20090531

Paz inquieta

Fazemos o que nos apetece,
cometemos erros sem pressas,
esperamos, até que o mundo esquece,
as nossas desavenças.

Pomos para trás
aquilo que nunca foi resolvido,
pensamos ficar em paz,
mas de espírito enegrecido.

No final,
consumidos,
lembramo-nos que somos apenas nós,
pobres sobreviventes iludidos.

20090527

Unhas vermelhas

Unhas vermelhas de sangue,
arranham-me de alto a baixo,
furiosas e desdenhosas,
enquanto olhas de soslaio.

Sem pressa esfaqueiam-me,
abrem-me o peito,
impiedosas arrancam,
todo o mau alheio.

Sem jeito,
arrastam o meu corpo,
atiram bocados ensanguentados,
e eu vejo-os atingir as paredes
com os meus olhos atordoados.

Corre, que já nada tens de mim,
foge, que é hoje...
é hoje que eu morro aqui.

20090523

Senhora Dona "Esfregadeira" do Lago dos Cagados

Com a mesma vontade de sempre dirigi-me ao portão. Estava um dia de sol quente e eu como sempre, estava indisposta com toda aquela radiação solar. 
"Oh menino! Oh menino! Chega aqui, não sabes que é para se passar o cartão?"
Naquela manhã, a senhora da portaria, estava com o seu cabelo loiro todo armado com a normal tonelada de laca. Movia a suas mãos finas, com unhas compridas e pintadas com um vernis vermelho sangue, de uma forma ridícula quase que como para se gabar das suas fantásticas unhas minociosamente ornamentadas. A sua bata de um azul marinho, estava bem passada a ferro e livre de qualquer nódoa, como era costume. 
O rapaz, que já lá ia para as aulas, voltou-se em resposta ao grito da senhora da portaria e com cara de quem estava a ficar incomodado, voltou para trás. 
"Desculpa, mas eu não posso deixar-te passar!

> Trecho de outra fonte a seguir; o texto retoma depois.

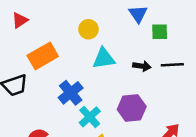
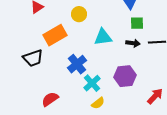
yellow circle: (88, 29) -> (79, 14), moved
green square: (160, 32) -> (137, 23), moved

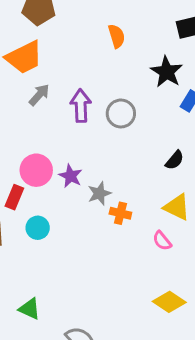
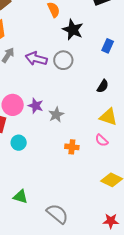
black star: (167, 72) -> (73, 30), moved
purple arrow: (81, 106) -> (36, 59), turned -65
orange cross: (120, 213) -> (72, 147), moved

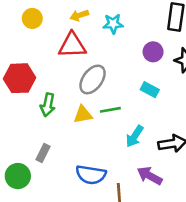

Se eu chegar aqui sem o meu cartão, nem almoço! Não é agora um aluno, que porque lhe apetece, não passa o cartão!" 
Com pouca vontade de responder, o rapazinho abre a mochila, tira o cartão e lá o passa. Vira costas e continua o seu dia.
A senhora loira da portaria, com os seus cinquenta e tantos anos, sorri vitoriosa com os seus dentes alinhados, voltando-se para o portão para continuar a sua vigia, lembrando-se que dali a uns minutos, lá teria de ir calçar as galochas para esfregar o lago dos cagados, pela segunda vez naquelas duas últimas semanas. 
Eu, depois de passar o cartão, lá entrei na escola e ao ver os meus colegas a entrar para dentro do pavilhão acelerei o passo, caso não fosse alguém pensar em marcar-me uma falta. 

20090512

Chove na cidade

O estuque com infiltrações,
as paredes humedecidas,
os homens mortos com canções,
retratos sangrentos das suas vidas.

As calçadas sujas,
os canteiros devastados,
rios de águas turvas,
onde navegam corações despedaçados.

O ar intoxicante,
o céu tingido de cinzento,
a minha mente asfixiante,
que se deixa levar pelo vento.

A chuva que molha as fachadas,
o meu guarda-chuva torto,
as minhas mãos geladas
e o meu andar silencioso.

O meu olhar que se apaga
no meu corpo cansado,
quer esquecer a mágoa
que se estende neste mundo depravado.